SPMT is the first serial data specification that is targeted specifically for memory. Its initial version supports 6.4Gb/s bandwidth per chip using standard 400MHz clocks. The backward compatibility includes both pin assignments and signals, as well as the command bus & commands and the system timing. As the target market is the mobile application space, special attention was paid to making sure the memory has a very low latency exit from power-down states, and can integrate with existing memory cores in current revision designs.

The new memory format supports four times the bandwidth as LPDDR2 for a given pinout, and half the power for a given bandwidth.

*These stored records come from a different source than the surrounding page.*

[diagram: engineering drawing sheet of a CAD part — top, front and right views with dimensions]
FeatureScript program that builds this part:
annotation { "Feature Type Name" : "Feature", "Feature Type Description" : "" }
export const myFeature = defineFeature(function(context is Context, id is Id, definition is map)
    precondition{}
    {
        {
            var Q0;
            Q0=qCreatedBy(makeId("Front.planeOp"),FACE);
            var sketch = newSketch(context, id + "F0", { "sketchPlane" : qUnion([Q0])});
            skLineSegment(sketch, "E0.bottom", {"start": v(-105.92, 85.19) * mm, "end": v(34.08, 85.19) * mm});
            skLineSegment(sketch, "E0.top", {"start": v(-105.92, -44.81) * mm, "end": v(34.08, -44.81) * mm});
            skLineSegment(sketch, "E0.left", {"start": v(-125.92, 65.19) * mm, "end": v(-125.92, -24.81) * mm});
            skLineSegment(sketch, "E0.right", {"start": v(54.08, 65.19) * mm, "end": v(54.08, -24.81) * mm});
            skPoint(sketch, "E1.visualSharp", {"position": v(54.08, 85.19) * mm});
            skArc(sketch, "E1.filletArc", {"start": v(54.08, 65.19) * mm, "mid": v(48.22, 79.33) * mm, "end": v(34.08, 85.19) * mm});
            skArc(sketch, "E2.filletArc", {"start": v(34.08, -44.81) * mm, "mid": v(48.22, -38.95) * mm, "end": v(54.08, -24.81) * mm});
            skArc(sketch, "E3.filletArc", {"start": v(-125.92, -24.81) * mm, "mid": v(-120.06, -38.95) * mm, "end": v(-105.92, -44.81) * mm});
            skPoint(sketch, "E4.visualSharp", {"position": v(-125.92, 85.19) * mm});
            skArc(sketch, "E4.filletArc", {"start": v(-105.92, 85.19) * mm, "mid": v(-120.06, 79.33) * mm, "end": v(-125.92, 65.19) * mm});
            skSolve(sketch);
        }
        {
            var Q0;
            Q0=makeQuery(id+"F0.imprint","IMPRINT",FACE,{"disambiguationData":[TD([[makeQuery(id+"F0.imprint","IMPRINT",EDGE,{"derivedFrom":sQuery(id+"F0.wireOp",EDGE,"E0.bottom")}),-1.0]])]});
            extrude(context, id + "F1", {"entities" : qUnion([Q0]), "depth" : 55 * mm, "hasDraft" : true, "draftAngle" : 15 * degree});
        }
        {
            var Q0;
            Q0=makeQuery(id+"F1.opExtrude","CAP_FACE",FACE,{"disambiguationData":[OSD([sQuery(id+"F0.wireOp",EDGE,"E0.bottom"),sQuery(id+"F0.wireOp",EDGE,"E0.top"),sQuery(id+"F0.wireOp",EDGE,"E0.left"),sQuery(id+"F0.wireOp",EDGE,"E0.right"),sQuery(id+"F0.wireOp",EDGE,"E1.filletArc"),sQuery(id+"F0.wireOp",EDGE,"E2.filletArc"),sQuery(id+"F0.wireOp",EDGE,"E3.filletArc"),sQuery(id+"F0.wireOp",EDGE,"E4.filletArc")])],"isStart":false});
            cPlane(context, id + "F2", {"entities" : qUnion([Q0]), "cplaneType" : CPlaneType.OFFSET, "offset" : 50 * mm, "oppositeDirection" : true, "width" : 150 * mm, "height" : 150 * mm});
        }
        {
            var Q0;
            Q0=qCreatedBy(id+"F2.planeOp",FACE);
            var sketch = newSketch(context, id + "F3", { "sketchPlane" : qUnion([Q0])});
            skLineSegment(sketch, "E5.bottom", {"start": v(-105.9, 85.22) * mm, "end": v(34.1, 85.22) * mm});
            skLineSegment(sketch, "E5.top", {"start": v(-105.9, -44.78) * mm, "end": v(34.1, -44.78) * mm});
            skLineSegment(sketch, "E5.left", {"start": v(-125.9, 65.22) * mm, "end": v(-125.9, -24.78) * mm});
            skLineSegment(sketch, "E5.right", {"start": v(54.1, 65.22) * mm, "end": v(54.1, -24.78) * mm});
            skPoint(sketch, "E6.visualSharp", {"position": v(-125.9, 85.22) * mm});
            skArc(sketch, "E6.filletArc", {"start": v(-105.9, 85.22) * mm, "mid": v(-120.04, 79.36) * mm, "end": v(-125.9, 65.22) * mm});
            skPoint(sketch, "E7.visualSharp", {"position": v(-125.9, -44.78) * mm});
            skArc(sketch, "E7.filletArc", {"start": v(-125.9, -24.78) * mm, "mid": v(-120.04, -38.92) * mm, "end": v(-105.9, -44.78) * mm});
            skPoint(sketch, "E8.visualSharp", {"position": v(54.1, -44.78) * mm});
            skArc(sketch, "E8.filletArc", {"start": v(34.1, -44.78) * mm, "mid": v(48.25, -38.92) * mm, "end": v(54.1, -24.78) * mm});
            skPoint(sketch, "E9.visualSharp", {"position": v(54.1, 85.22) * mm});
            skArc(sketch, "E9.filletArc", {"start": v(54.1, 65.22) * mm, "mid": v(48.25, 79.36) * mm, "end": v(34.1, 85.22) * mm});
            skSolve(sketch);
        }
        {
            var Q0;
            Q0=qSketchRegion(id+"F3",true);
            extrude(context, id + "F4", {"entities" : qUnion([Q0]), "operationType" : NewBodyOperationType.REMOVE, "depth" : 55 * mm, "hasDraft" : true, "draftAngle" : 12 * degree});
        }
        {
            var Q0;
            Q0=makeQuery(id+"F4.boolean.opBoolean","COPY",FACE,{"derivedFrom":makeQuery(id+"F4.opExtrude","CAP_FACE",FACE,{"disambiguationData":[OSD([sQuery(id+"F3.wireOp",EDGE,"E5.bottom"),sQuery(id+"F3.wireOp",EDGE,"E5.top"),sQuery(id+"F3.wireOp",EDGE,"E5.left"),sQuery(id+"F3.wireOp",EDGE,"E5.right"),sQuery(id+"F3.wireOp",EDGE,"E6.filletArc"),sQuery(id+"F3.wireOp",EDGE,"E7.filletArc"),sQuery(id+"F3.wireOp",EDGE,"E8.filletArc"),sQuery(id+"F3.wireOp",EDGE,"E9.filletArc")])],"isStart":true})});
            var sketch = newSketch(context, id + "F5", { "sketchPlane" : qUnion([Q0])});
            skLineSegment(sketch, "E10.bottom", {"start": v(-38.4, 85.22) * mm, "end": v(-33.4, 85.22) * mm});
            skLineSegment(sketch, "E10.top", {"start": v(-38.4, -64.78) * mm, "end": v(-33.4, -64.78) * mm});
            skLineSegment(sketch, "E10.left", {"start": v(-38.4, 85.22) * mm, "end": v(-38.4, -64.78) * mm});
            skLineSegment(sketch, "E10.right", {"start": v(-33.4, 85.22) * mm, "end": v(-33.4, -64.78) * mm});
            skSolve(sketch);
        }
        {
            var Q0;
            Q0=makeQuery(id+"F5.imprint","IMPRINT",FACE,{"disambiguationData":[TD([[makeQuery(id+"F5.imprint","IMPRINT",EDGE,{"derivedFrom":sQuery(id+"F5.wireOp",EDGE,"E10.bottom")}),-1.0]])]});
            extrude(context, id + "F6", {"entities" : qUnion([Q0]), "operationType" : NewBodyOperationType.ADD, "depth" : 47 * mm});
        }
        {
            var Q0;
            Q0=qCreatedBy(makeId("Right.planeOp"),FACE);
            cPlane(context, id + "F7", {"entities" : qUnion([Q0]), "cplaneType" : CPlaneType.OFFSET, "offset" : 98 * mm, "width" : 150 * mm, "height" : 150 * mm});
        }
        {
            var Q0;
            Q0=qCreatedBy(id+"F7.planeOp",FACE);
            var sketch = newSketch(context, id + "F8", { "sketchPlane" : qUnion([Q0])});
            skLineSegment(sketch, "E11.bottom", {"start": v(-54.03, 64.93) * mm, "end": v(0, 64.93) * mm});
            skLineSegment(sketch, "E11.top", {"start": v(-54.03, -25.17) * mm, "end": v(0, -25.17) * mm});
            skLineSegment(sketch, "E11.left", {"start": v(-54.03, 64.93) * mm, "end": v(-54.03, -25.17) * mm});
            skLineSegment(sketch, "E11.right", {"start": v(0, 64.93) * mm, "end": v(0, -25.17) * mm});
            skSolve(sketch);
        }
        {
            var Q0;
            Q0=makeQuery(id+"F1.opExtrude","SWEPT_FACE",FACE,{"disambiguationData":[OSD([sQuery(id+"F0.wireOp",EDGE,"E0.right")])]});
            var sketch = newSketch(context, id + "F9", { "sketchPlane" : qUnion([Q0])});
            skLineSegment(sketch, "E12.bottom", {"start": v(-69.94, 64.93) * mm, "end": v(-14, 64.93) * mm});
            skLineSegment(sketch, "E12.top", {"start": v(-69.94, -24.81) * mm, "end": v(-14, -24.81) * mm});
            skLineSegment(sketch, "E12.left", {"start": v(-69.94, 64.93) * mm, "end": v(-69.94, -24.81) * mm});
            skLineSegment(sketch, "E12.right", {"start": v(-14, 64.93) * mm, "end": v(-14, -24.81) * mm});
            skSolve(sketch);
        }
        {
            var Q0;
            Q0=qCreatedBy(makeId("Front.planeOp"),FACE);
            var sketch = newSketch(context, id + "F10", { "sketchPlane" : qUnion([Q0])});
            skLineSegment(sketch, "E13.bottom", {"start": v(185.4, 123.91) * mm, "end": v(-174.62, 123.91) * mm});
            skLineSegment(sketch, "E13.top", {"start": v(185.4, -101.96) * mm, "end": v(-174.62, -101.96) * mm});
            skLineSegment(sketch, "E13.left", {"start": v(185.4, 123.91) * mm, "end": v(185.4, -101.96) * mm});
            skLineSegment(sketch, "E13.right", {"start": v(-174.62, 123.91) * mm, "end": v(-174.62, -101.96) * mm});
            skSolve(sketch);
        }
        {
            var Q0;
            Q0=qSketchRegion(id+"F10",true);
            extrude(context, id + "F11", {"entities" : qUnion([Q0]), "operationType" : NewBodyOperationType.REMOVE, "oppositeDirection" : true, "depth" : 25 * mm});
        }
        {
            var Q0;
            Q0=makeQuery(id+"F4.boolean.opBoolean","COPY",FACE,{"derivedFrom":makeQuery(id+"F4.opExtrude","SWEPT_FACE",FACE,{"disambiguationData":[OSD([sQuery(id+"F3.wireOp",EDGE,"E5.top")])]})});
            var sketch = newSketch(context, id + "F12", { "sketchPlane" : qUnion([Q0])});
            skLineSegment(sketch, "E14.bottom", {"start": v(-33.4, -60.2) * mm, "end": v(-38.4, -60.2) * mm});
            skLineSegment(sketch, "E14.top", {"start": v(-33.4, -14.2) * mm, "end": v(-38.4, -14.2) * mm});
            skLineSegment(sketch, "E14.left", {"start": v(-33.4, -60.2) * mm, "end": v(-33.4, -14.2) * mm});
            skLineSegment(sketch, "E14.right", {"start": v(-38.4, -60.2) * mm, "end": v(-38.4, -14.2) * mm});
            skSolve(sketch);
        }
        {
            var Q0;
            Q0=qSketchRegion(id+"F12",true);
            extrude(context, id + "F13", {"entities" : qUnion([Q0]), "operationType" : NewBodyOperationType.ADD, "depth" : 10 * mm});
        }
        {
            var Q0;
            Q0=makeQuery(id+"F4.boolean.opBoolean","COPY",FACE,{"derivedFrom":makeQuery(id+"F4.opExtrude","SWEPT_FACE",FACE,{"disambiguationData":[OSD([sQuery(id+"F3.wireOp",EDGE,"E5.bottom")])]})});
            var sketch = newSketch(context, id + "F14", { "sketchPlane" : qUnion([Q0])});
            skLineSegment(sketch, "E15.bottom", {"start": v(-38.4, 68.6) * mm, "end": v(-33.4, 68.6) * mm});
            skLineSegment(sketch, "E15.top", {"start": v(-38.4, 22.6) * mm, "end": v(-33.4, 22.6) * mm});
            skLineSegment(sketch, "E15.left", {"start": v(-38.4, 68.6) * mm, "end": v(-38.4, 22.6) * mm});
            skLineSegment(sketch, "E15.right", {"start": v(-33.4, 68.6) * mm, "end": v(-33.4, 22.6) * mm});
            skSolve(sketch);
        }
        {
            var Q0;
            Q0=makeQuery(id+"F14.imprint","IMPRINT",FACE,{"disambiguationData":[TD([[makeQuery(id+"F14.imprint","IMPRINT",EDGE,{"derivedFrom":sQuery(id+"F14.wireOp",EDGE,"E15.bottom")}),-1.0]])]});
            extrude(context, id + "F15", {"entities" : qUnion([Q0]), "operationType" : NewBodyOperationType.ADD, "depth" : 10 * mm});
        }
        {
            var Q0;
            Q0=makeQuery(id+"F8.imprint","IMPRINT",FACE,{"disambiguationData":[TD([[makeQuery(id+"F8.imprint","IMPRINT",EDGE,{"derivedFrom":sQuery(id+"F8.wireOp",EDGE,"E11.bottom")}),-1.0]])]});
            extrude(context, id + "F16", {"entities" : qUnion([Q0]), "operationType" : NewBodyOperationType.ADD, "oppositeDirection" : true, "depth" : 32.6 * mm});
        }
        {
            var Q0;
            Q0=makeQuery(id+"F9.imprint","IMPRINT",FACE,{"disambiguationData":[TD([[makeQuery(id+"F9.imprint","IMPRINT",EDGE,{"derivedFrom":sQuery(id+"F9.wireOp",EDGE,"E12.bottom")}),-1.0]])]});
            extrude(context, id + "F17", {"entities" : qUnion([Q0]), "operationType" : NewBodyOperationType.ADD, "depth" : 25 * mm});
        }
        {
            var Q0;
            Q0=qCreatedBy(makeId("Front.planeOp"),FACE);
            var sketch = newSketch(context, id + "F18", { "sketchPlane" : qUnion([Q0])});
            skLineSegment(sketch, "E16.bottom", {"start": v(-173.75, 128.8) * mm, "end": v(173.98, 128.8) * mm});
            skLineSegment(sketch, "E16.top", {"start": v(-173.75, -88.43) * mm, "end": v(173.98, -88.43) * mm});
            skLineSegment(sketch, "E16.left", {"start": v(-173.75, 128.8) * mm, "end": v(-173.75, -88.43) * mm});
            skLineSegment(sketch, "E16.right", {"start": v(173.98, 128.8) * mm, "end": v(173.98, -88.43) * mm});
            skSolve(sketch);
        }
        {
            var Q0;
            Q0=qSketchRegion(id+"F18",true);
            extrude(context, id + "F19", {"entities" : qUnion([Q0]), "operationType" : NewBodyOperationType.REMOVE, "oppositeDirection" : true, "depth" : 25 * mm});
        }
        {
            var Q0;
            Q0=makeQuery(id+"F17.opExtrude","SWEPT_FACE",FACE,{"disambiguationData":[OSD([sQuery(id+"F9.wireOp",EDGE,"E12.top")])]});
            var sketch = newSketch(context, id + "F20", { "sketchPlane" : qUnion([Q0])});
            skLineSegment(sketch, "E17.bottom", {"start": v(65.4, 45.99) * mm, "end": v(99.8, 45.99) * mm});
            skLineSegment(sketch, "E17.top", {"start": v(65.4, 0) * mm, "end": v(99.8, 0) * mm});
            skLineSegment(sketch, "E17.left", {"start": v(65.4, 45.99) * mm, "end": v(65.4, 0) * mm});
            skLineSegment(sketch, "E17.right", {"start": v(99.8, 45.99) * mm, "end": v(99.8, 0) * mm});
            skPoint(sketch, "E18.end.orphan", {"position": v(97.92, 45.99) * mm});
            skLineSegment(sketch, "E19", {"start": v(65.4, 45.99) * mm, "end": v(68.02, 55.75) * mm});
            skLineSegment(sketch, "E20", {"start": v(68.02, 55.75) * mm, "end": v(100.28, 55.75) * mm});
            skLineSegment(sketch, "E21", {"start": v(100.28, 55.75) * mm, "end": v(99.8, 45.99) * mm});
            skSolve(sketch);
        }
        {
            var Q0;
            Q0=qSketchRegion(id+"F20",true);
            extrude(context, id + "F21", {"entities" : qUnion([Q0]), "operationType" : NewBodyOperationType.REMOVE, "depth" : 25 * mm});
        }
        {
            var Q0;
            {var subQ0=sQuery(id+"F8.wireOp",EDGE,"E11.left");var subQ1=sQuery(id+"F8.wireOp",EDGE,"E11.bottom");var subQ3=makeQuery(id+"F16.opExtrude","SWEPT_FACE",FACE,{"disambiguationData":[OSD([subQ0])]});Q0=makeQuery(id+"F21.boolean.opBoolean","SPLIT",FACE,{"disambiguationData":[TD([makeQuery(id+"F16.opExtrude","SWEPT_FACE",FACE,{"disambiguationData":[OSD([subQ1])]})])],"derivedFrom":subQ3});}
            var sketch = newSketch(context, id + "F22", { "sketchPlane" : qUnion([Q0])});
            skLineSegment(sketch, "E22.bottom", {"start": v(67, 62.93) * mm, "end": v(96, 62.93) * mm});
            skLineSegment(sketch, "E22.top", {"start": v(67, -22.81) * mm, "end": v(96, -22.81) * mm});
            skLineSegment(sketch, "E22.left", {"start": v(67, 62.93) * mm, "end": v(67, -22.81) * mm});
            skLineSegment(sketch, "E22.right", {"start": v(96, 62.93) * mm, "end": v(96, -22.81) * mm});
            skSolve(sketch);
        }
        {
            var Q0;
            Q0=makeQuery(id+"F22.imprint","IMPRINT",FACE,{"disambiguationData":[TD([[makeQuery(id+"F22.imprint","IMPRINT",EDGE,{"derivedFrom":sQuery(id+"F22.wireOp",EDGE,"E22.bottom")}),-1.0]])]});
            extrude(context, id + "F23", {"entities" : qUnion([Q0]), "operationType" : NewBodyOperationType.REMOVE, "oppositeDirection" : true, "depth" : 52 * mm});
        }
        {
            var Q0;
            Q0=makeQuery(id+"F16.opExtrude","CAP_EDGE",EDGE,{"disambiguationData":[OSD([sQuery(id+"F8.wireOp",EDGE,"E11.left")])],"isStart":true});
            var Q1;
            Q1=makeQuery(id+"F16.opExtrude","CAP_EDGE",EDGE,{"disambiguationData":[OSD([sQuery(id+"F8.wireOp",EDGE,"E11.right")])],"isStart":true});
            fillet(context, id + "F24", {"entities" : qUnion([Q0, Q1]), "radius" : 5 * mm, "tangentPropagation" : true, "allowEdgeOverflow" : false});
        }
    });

Consider, for example, LPDDR2 memory with 800Mbps data rate per lane, 400MHz interface logic, an x128 (4×32) memory width needs 56 address pins and 176 data pins to yield a total bandwidth of 12.8GB/s at 720 mW. By comparison, the SMPT memory yields an 8Gbps data rate per lane, the same 400MHz interface logic, 32 lanes of interface width (equiv to x64 LPDDR2), and only needs 28 address pins and 88 data pins for a total bandwidth of 25.6GB/s for the same 720mW.

The SPMT memory will fit in a manufacturing-proven PoP216 package. With any new interface format, especially those directed as power savings, the issues of manufacturability and test always come into play. SPMT is no exception. The specification calls for the chips to use the same die and package test as parallel memory, utilize BIST for the serial interface and result in the same testing time as standard LPDDR2 parallel memory.

The format is being backed by ARM, Hynix, LG, Marvell, Samsung and Silicon Image. It is expected to appear in products in the marketplace in near term.